The World Wide Web, commonly known as the Web, is a hypertext document management system that was first accessed via the Internet. It has since become the world's dominant software platform. Tim Berners-Lee, a British scientist, is credited with inventing the World Wide Web (WWW) in 1989 while working at CERN. The website was initially created to meet the need for automated information exchange between scientists from universities and institutes around the world.
Sir Tim Berners-Lee is a British computer scientist who was born in London to early computer scientists who worked on one of the first computers. Berners-Lee developed HTML, HTTP and URL, the building blocks for creating websites, all on his NeXT computer designed by Steve Jobs. He now spends most of his time on Solid, a platform designed to give people control of their own data instead of corporations. A web search engine or Internet search engine is a software system that is designed to perform web searches (Internet search), which means systematically searching the World Wide Web for specific information specified in a web search query.

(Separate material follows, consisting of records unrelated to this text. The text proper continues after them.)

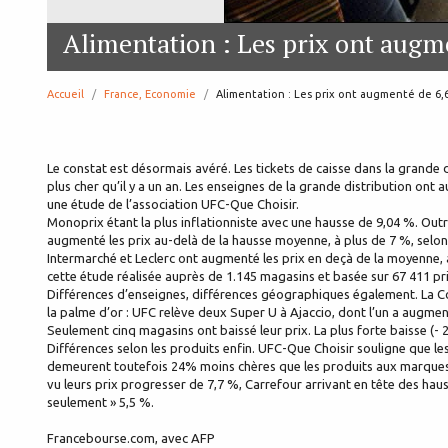
Alimentation : Les prix ont augm
Accueil
France, Economie
page:
Alimentation : Les prix ont augmenté de 6
Le constat est désormais avéré. Les tickets de caisse dans la grande d
plus cher qu’il y a un an. Les enseignes de la grande distribution o
une étude de l’association UFC-Que Choisir.
Monoprix étant la plus inflationniste avec une hausse de 9,04 %. Ou
augmenté les prix au-delà de la hausse moyenne, à plus de 7 %, selon
Intermarché et Leclerc ont augmenté les prix en deçà de la moyenne, 
cette étude réalisée auprès de 1.145 magasins et basée sur 67 411 pri
Différences d’enseignes, différences géographiques également. La Cors
la palme d’or : UFC relève deux Super U à Ajaccio, dont l’un a augment
Seulement cinq magasins ont baissé leur prix. La plus forte baisse (- 
Différences selon les produits enfin. UFC-Que Choisir souligne que l
demeurent toutefois 24% moins chères que les produits aux marques 
vu leurs prix progresser de 7,7 %, Carrefour arrivant en tête des h
seulement » 5,5 %.
Francebourse.com, avec AFP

Website designers find it beneficial to collect resources such as CSS and JavaScript data into a few site-wide files so that they can be cached efficiently. By the late 1990s, Berners-Lee had developed the key technologies that underlie the Web, including Hypertext Markup Language (HTML), for creating web pages; the Hypertext Transfer Protocol (HTTP), a set of rules for transferring data over the Web; and Uniform Resource Locators (URLs) or web addresses to search for a document or page. Most of the technology involved in the web, such as hypertext, such as the Internet, multi-source text objects, had already been designed. Both Google and Amazon have filed patent applications for devices designed to listen to mood swings and emotions in the human voice. The design of WWW enabled easy access to existing information and an early web page linked to useful information for CERN scientists.